Human Challenge Study with SARS-CoV-2: Exploring Infection Dynamics

The first human challenge study with SARS-CoV-2 investigates the effects of viral infection in volunteers, providing valuable insights into the pathophysiology, immune response, and clinical manifestations of COVID-19, and facilitating the development of novel therapeutics and vaccines.

September 2022
Human Challenge Study with SARS-CoV-2: Exploring Infection Dynamics

Coronavirus disease 2019 (COVID-19) is a complex clinical syndrome caused by severe acute respiratory syndrome coronavirus 2 (SARS-CoV-2). Despite extensive research into severe illness in hospitalized patients and many large studies leading to the approval of vaccines and antivirals, the global spread of SARS-CoV-2 continues and, in fact, is accelerating in many regions.

Infections are typically mild or asymptomatic in younger people, but are likely to drive community transmission and the detailed time course of infection and infectivity in this setting has not been fully elucidated.

Deliberate human infection of low-risk volunteers allows accurate longitudinal measurement of viral kinetics, immune responses, transmission dynamics, and duration of infectious shedding following a fixed dose of well-characterized virus.

Under these strictly controlled conditions , host factors leading to differences in clinical outcome can be tested and robustly inferred. While human infection challenge has been attempted during previous pandemics, none have been successfully established and there are no recent reports of human challenge by coronaviruses (including SARS-CoV-).

Summary

To establish a new model of human exposure to SARS-CoV-2, 36 volunteers aged 18 to 29 years without evidence of previous infection or vaccination were inoculated with 10 TCID50 of a wild-type virus (SARSCoV-2/human/GBR/ 484861/2020) intranasally.

Two participants were excluded from per-protocol analysis due to seroconversion between screening and inoculation.

Eighteen (~53%) became infected, and the viral load (VL) increased abruptly and peaked ~ 5 days after inoculation.

The virus was first detected in the throat, but increased to significantly higher levels in the nose, peaking at ~8.87 log10 copies/ml (median, 95% CI [8.41, 9.53] .

Viable virus was recoverable from the nose up to ~10 days after inoculation, on average.

There were no serious adverse events. 16 (89%) infected people reported mild to moderate symptoms, starting 2 to 4 days after inoculation.

Anosmia/dysosmia developed more gradually in 12 (67%) participants.

No quantitative correlation was observed between VL and symptoms, with high VL even in asymptomatic infections, followed by the development of serum spike-specific and neutralizing antibodies.

However, the lateral flow results were strongly associated with viable virus and the model showed that twice-weekly rapid testing could diagnose infection before 70-80% of viable virus was generated.

Therefore, in this first human challenge study with SARS-CoV-2, no serious safety signals were detected and the detailed characteristics of early infection and its implications for public health were shown.

Discussion

Here we report the virological and clinical results of the first SARS-CoV-2 human challenge study. At a low inoculum dose of 10 TCID50, robust viral replication was observed in 53% of seronegative participants.

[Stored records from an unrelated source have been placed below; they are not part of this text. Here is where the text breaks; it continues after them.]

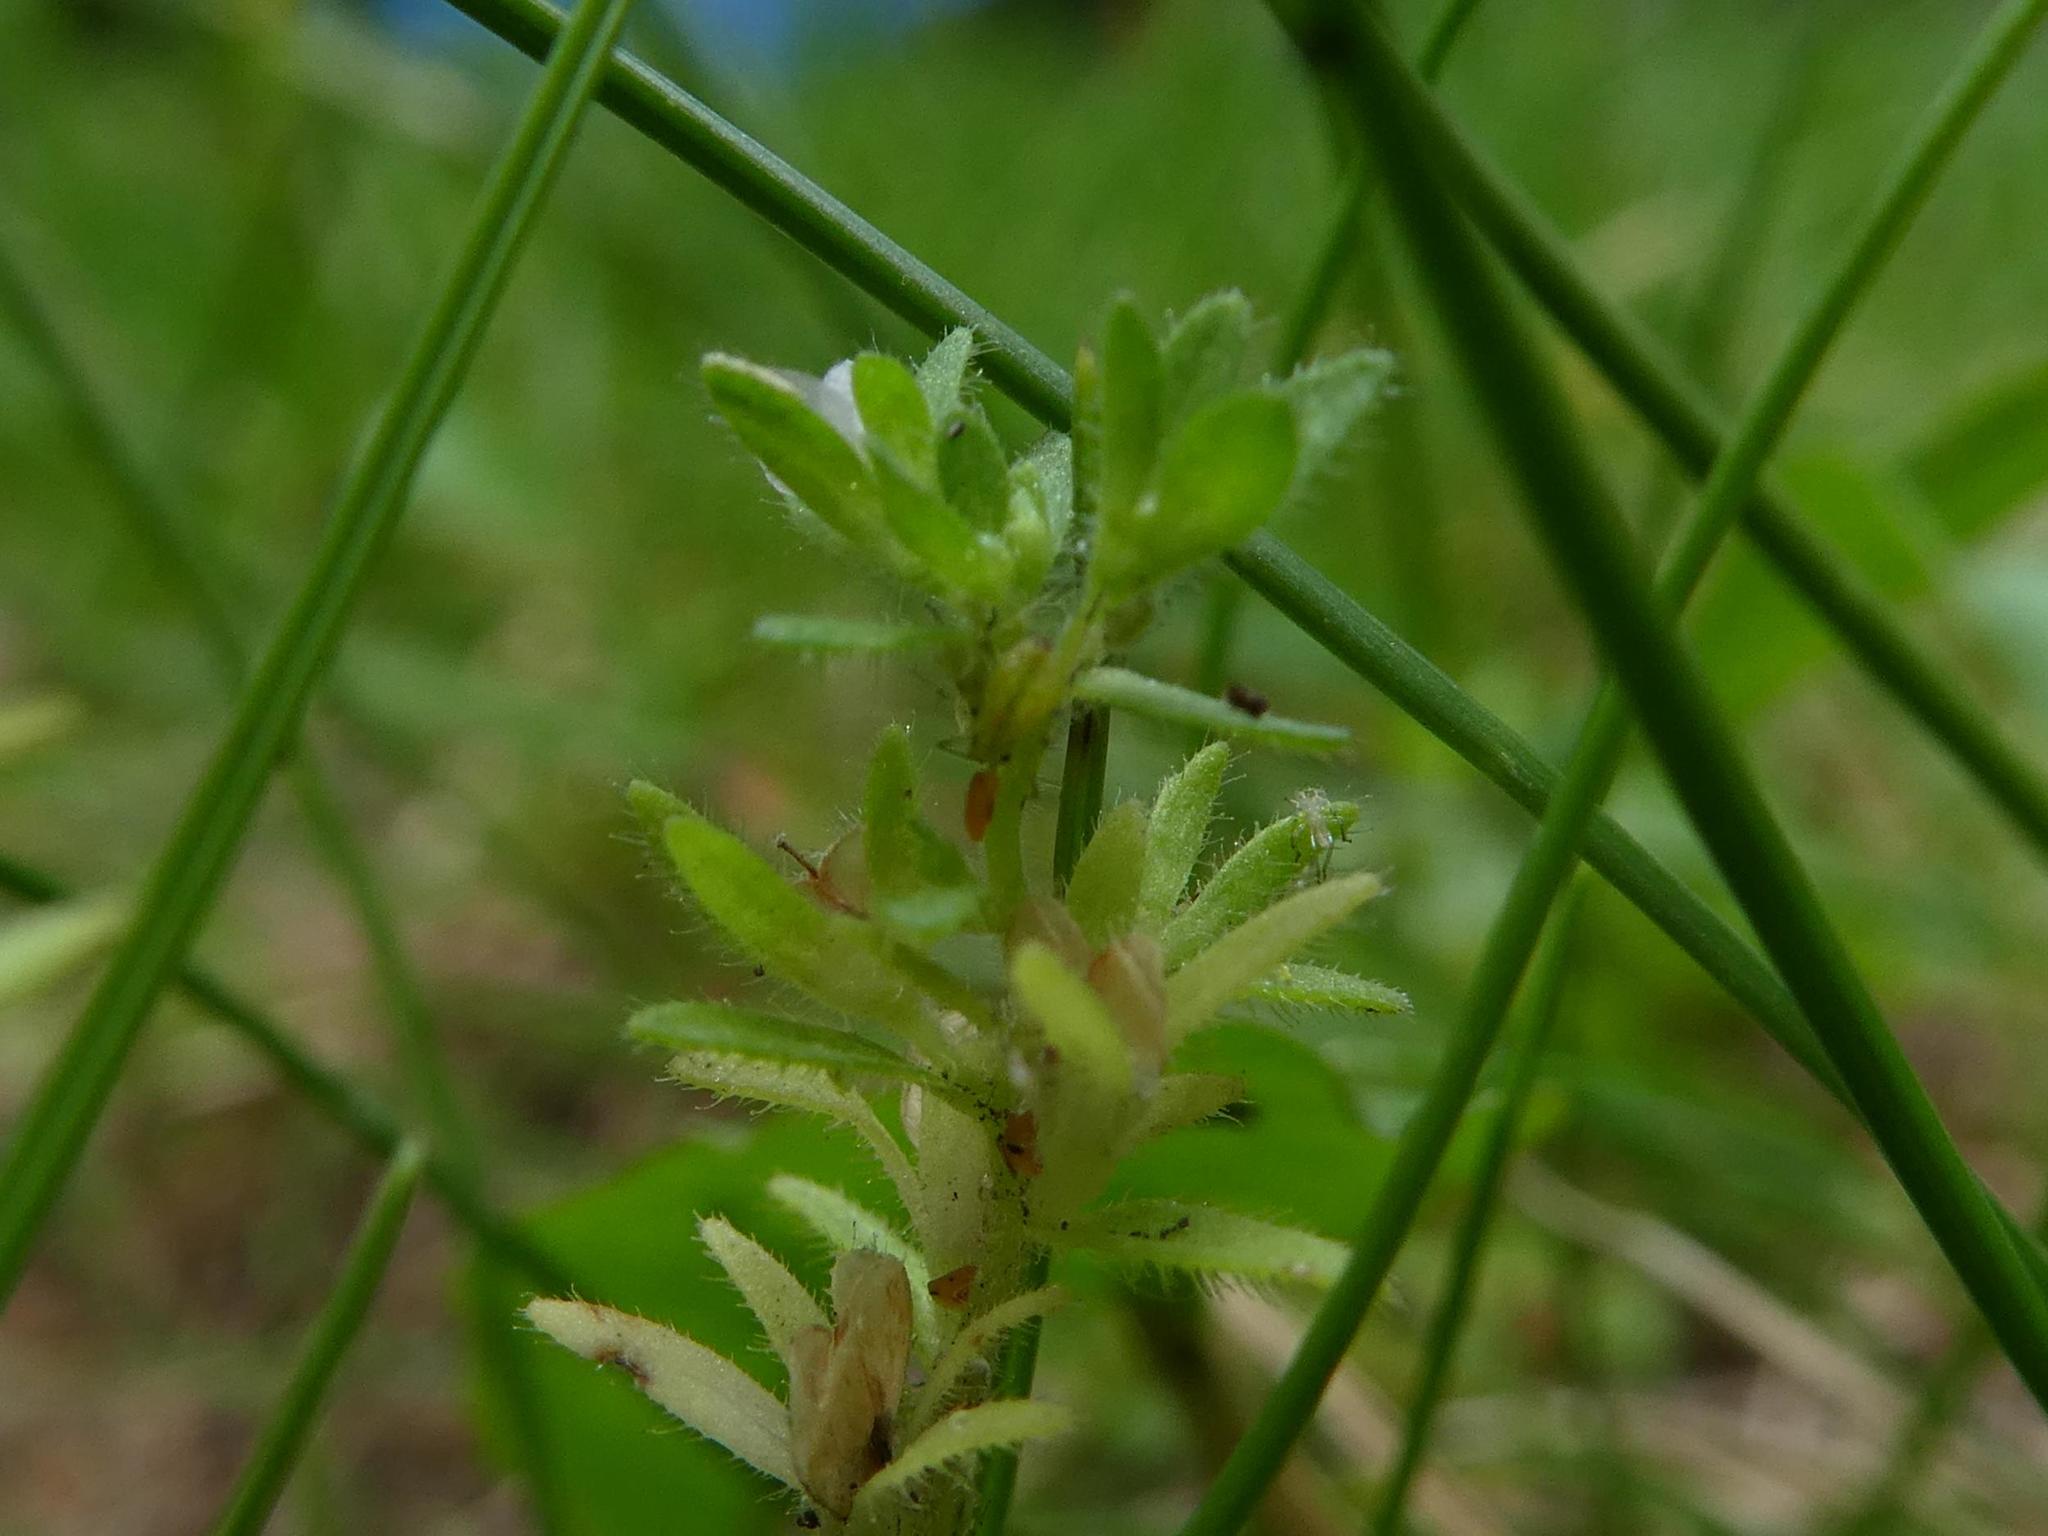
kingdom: Plantae
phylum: Tracheophyta
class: Magnoliopsida
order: Lamiales
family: Plantaginaceae
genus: Veronica
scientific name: Veronica arvensis
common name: Corn speedwell
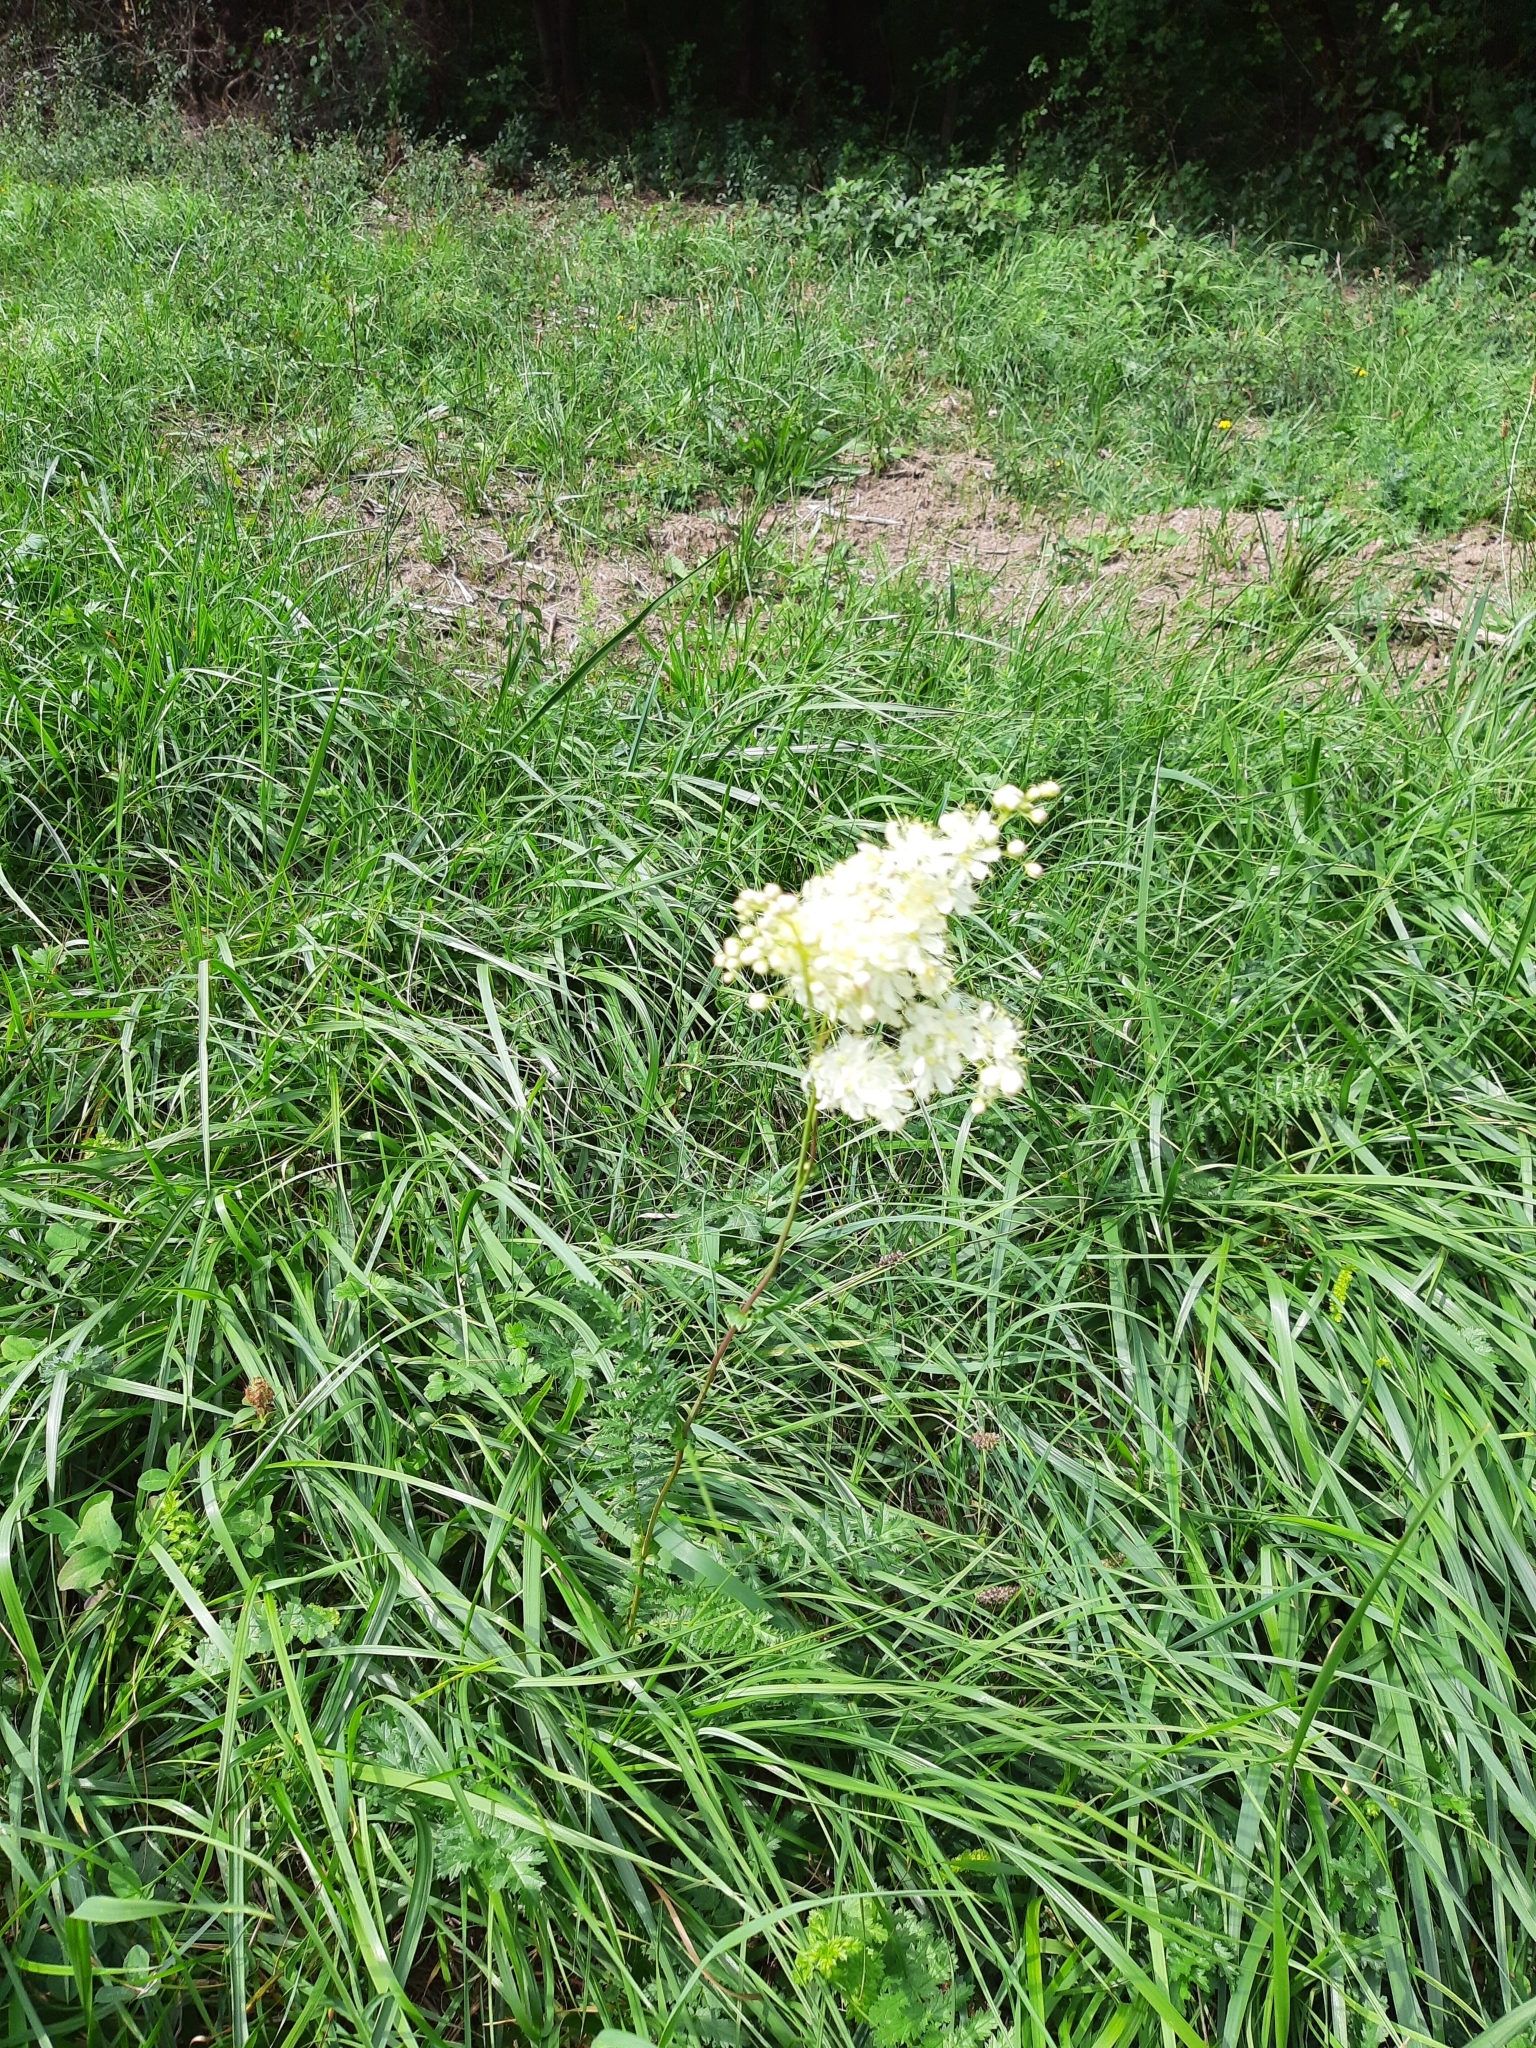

After an incubation period of <2 days, viral loads (VL) increased rapidly, reached high levels, and continued for more than a week.

Symptoms were present in 89% of infected individuals but, despite high VLs, were consistently mild to moderate, transient , and efficiently limited to the upper respiratory tract .

Anosmia /dysosmia was common, occurred later than other symptoms, and resolved without treatment in most participants within 90 days. In those with residual olfactory impairment, their sense of smell improved steadily over the follow-up period, consistent with the good long-term prognosis observed in community cases.

There was no evidence of lung disease in infected participants based on clinical and radiological evaluations.

Although these first human data do not exclude rare adverse events that can only be detected in larger scale studies, our results indicate that human challenge with SARS-CoV-2 is consistent with natural infection in healthy young adults, without having caused serious consequences. unexpected and therefore support further development and expansion.

This first report focuses on safety, tolerability and virological responses, but the uniquely controlled nature of the model will also allow robust identification of host factors present at the time of inoculation and associated with protection in those individuals who resisted the infection.

Therefore, analysis of local and systemic immune markers (including antibodies, T cells, and potentially reactive soluble mediators) from this SARS-CoV-2 human exposure study that may explain these differences in susceptibility is ongoing.

Having demonstrated this approach using a prototypical wild-type strain , further challenge studies are now underway in which previously infected and vaccinated volunteers will be challenged with increasing doses of inoculum and/or viral variants to investigate the interaction between the virus and host factors that influence clinical outcome.

Together, these studies will optimize the platform for rapid evaluation of vaccines, antivirals, and diagnostics by generating efficacy data early during clinical development and avoiding the uncertainties of studies that require ongoing community transmission.

ClinicalTrials.gov identifier: NCT04865237.